> WHAT IS REQUIRED:
Please render the text of every item below as a numbered list with one line per number and no blank lines. Leave the pictures out of your answer.

* * *

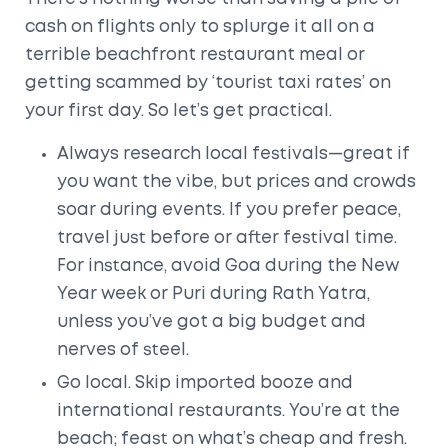
cash on flights only to splurge it all on a
terrible beachfront restaurant meal or
getting scammed by ‘tourist taxi rates’ on
your first day. So let’s get practical.
Always research local festivals—great if
you want the vibe, but prices and crowds
soar during events. If you prefer peace,
travel just before or after festival time.
For instance, avoid Goa during the New
Year week or Puri during Rath Yatra,
unless you’ve got a big budget and
nerves of steel.
Go local. Skip imported booze and
international restaurants. You’re at the
beach; feast on what’s cheap and fresh.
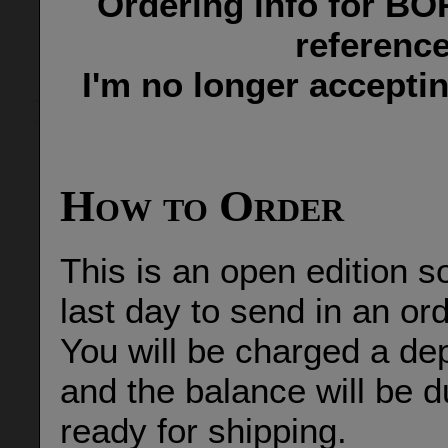
Ordering info for BO
reference
I'm no longer accept
How to Order
This is an open edition s
last day to send in an o
You will be charged a de
and the balance will be d
ready for shipping.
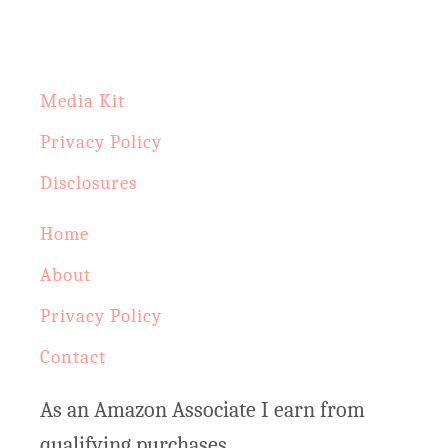
h
f
o
Media Kit
r
Privacy Policy
:
Disclosures
Home
About
Privacy Policy
Contact
As an Amazon Associate I earn from
qualifying purchases.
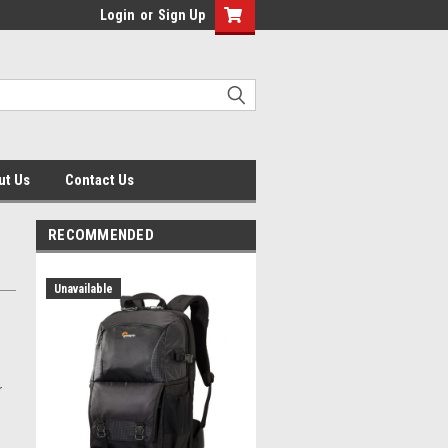
Login
or
Sign Up
ut Us
Contact Us
RECOMMENDED
Unavailable
r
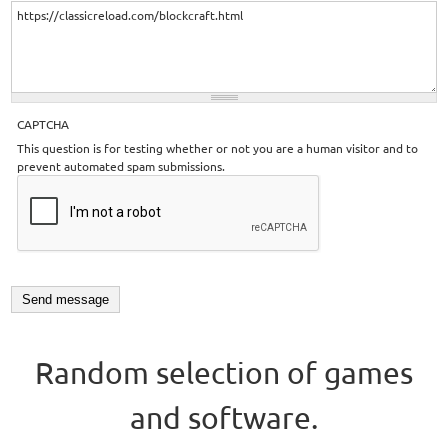
CAPTCHA
This question is for testing whether or not you are a human visitor and to
prevent automated spam submissions.
Random selection of games
and software.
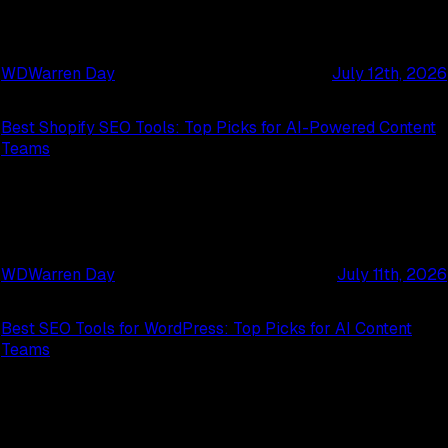
WD
Warren Day
July 12th, 2026
Best Shopify SEO Tools: Top Picks for AI-Powered Content
Teams
WD
Warren Day
July 11th, 2026
Best SEO Tools for WordPress: Top Picks for AI Content
Teams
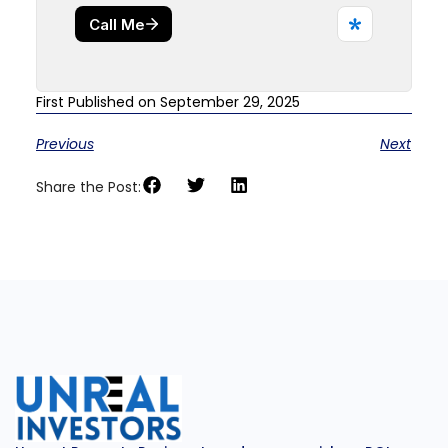
First Published on September 29, 2025
Previous
Next
Share the Post:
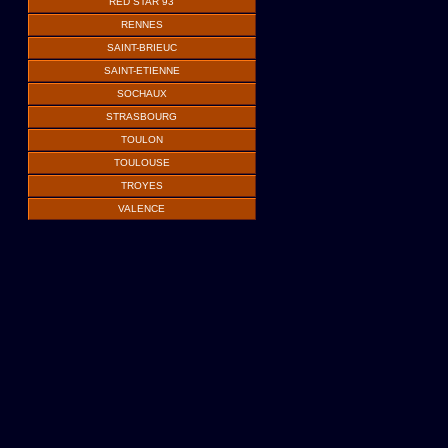
RED STAR 93
RENNES
SAINT-BRIEUC
SAINT-ETIENNE
SOCHAUX
STRASBOURG
TOULON
TOULOUSE
TROYES
VALENCE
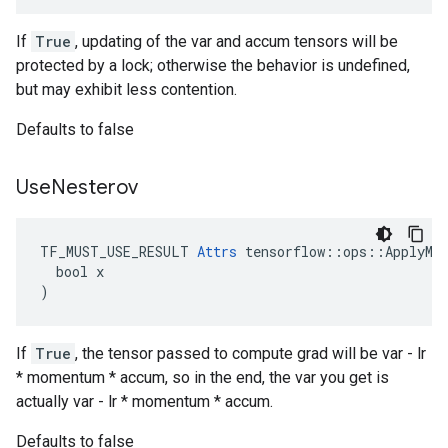
If
True
, updating of the var and accum tensors will be
protected by a lock; otherwise the behavior is undefined,
but may exhibit less contention.
Defaults to false
Use
Nesterov
TF_MUST_USE_RESULT 
Attrs
 tensorflow::ops::ApplyMom
  bool x

)
If
True
, the tensor passed to compute grad will be var - lr
* momentum * accum, so in the end, the var you get is
actually var - lr * momentum * accum.
Defaults to false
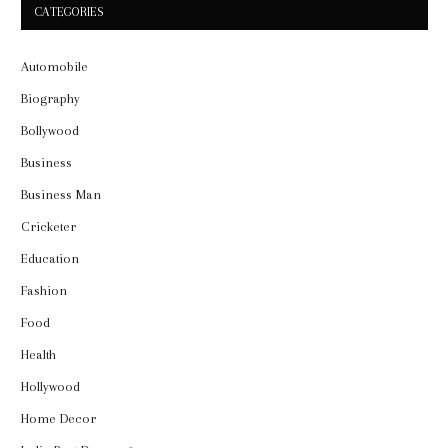
CATEGORIES
Automobile
Biography
Bollywood
Business
Business Man
Cricketer
Education
Fashion
Food
Health
Hollywood
Home Decor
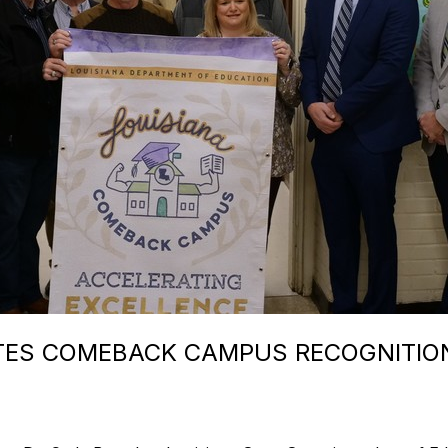
TES COMEBACK CAMPUS RECOGNITIO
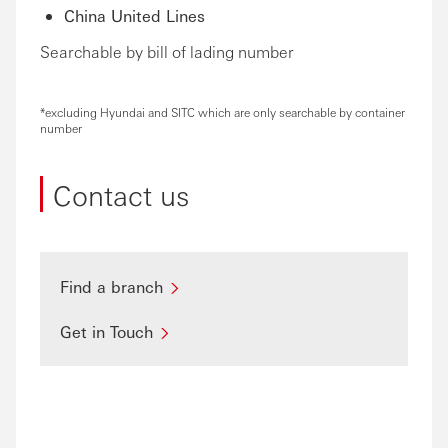
China United Lines
Searchable by bill of lading number
*excluding Hyundai and SITC which are only searchable by container
number
Contact us
Find a branch
Get in Touch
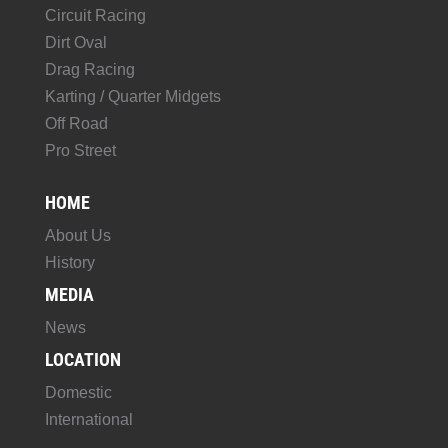
Circuit Racing
Dirt Oval
Drag Racing
Karting / Quarter Midgets
Off Road
Pro Street
HOME
About Us
History
MEDIA
News
LOCATION
Domestic
International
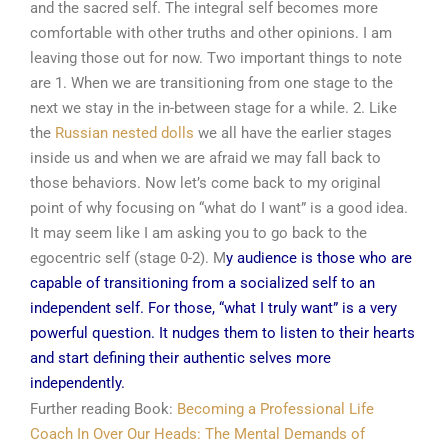
and the sacred self. The integral self becomes more
comfortable with other truths and other opinions. I am
leaving those out for now. Two important things to note
are 1. When we are transitioning from one stage to the
next we stay in the in-between stage for a while. 2. Like
the
Russian nested dolls
we all have the earlier stages
inside us and when we are afraid we may fall back to
those behaviors. Now let’s come back to my original
point of why focusing on “what do I want” is a good idea.
It may seem like I am asking you to go back to the
egocentric self (stage 0-2). M
y audience is those who are
capable of transitioning from a socialized self to an
independent self. For those, “what I truly want” is a very
powerful question. It nudges them to listen to their hearts
and start defining their authentic selves more
independently.
Further reading Book:
Becoming a Professional Life
Coach
In Over Our Heads: The Mental Demands of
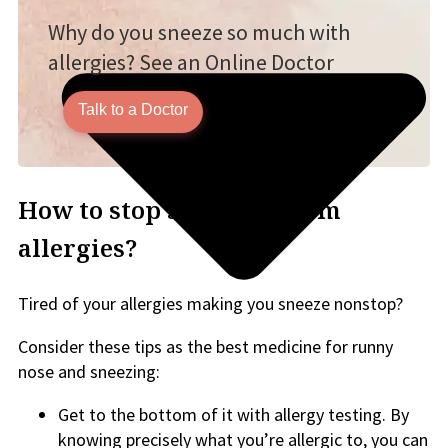
Why do you sneeze so much with
allergies? See an Online Doctor
Talk to a Doctor
How to stop sneezing from
allergies?
Tired of your allergies making you sneeze nonstop?
Consider these tips as the best medicine for runny
nose and sneezing:
Get to the bottom of it with allergy testing. By
knowing precisely what you’re allergic to, you can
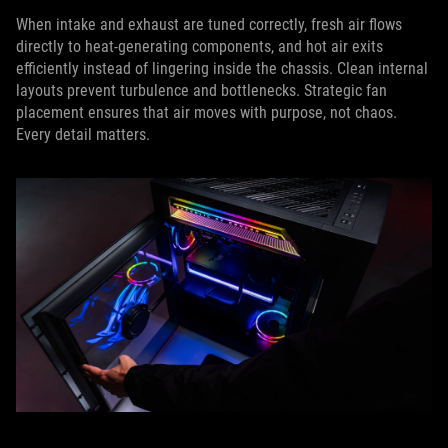
When intake and exhaust are tuned correctly, fresh air flows
directly to heat-generating components, and hot air exits
efficiently instead of lingering inside the chassis. Clean internal
layouts prevent turbulence and bottlenecks. Strategic fan
placement ensures that air moves with purpose, not chaos.
Every detail matters.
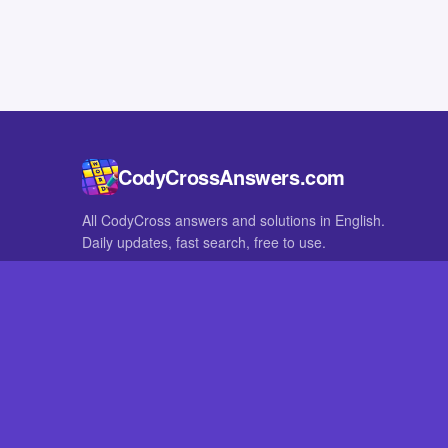
CodyCrossAnswers.com
All CodyCross answers and solutions in English.
Daily updates, fast search, free to use.
IN OTHER LANGUAGES
German
French
CodyCross® is a registered trademark of Fanatee. CodyCrossAnswers
with nor endorsed by Fanatee.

* * *

> WRITTEN SOLUTION:
1. cash on flights only to splurge it all on a
2. terrible beachfront restaurant meal or
3. getting scammed by ‘tourist taxi rates’ on
4. your first day. So let’s get practical.
5. Always research local festivals—great if
6. you want the vibe, but prices and crowds
7. soar during events. If you prefer peace,
8. travel just before or after festival time.
9. For instance, avoid Goa during the New
10. Year week or Puri during Rath Yatra,
11. unless you’ve got a big budget and
12. nerves of steel.
13. Go local. Skip imported booze and
14. international restaurants. You’re at the
15. beach; feast on what’s cheap and fresh.
16. Ordering info for BO
17. reference
18. I'm no longer accept
19. How to Order
20. This is an open edition s
21. last day to send in an o
22. You will be charged a de
23. and the balance will be d
24. ready for shipping.
25. h
26. f
27. o
28. Media Kit
29. r
30. Privacy Policy
31. :
32. Disclosures
33. Home
34. About
35. Privacy Policy
36. Contact
37. As an Amazon Associate I earn from
38. qualifying purchases.
39. Login
40. or
41. Sign Up
42. ut Us
43. Contact Us
44. RECOMMENDED
45. Unavailable
46. r
47. CAPTCHA
48. This question is for testing whether or not you are a human visitor and to
49. prevent automated spam submissions.
50. Random selection of games
51. and software.
52. WD
53. Warren Day
54. July 12th, 2026
55. Best Shopify SEO Tools: Top Picks for AI-Powered Content
56. Teams
57. WD
58. Warren Day
59. July 11th, 2026
60. Best SEO Tools for WordPress: Top Picks for AI Content
61. Teams
62. First Published on September 29, 2025
63. Previous
64. Next
65. Share the Post:
66. RED STAR 93
67. RENNES
68. SAINT-BRIEUC
69. SAINT-ETIENNE
70. SOCHAUX
71. STRASBOURG
72. TOULON
73. TOULOUSE
74. TROYES
75. VALENCE
76. If
77. True
78. , updating of the var and accum tensors will be
79. protected by a lock; otherwise the behavior is undefined,
80. but may exhibit less contention.
81. Defaults to false
82. Use
83. Nesterov
84. TF_MUST_USE_RESULT 
85. Attrs
86.  tensorflow::ops::ApplyMom
87.   bool x
88. )
89. If
90. True
91. , the tensor passed to compute grad will be var - lr
92. * momentum * accum, so in the end, the var you get is
93. actually var - lr * momentum * accum.
94. Defaults to false
95. CATEGORIES
96. Automobile
97. Biography
98. Bollywood
99. Business
100. Business Man
101. Cricketer
102. Education
103. Fashion
104. Food
105. Health
106. Hollywood
107. Home Decor
108. TES COMEBACK CAMPUS RECOGNITIO
109. China United Lines
110. Searchable by bill of lading number
111. *excluding Hyundai and SITC which are only searchable by container
112. number
113. Contact us
114. Find a branch
115. Get in Touch
116. Circuit Racing
117. Dirt Oval
118. Drag Racing
119. Karting / Quarter Midgets
120. Off Road
121. Pro Street
122. HOME
123. About Us
124. History
125. MEDIA
126. News
127. LOCATION
128. Domestic
129. International
130. and the sacred self. The integral self becomes more
131. comfortable with other truths and other opinions. I am
132. leaving those out for now. Two important things to note
133. are 1. When we are transitioning from one stage to the
134. next we stay in the in-between stage for a while. 2. Like
135. the
136. Russian nested dolls
137. we all have the earlier stages
138. inside us and when we are afraid we may fall back to
139. those behaviors. Now let’s come back to my original
140. point of why focusing on “what do I want” is a good idea.
141. It may seem like I am asking you to go back to the
142. egocentric self (stage 0-2). M
143. y audience is those who are
144. capable of transitioning from a socialized self to an
145. independent self. For those, “what I truly want” is a very
146. powerful question. It nudges them to listen to their hearts
147. and start defining their authentic selves more
148. independently.
149. Further reading Book:
150. Becoming a Professional Life
151. Coach
152. In Over Our Heads: The Mental Demands of
153. Why do you sneeze so much with
154. allergies? See an Online Doctor
155. Talk to a Doctor
156. How to stop sneezing from
157. allergies?
158. Tired of your allergies making you sneeze nonstop?
159. Consider these tips as the best medicine for runny
160. nose and sneezing:
161. Get to the bottom of it with allergy testing. By
162. knowing precisely what you’re allergic to, you can
163. When intake and exhaust are tuned correctly, fresh air flows
164. directly to heat-generating components, and hot air exits
165. efficiently instead of lingering inside the chassis. Clean internal
166. layouts prevent turbulence and bottlenecks. Strategic fan
167. placement ensures that air moves with purpose, not chaos.
168. Every detail matters.
169. CodyCrossAnswers.com
170. All CodyCross answers and solutions in English.
171. Daily updates, fast search, free to use.
172. IN OTHER LANGUAGES
173. German
174. French
175. CodyCross® is a registered trademark of Fanatee. CodyCrossAnswers
176. with nor endorsed by Fanatee.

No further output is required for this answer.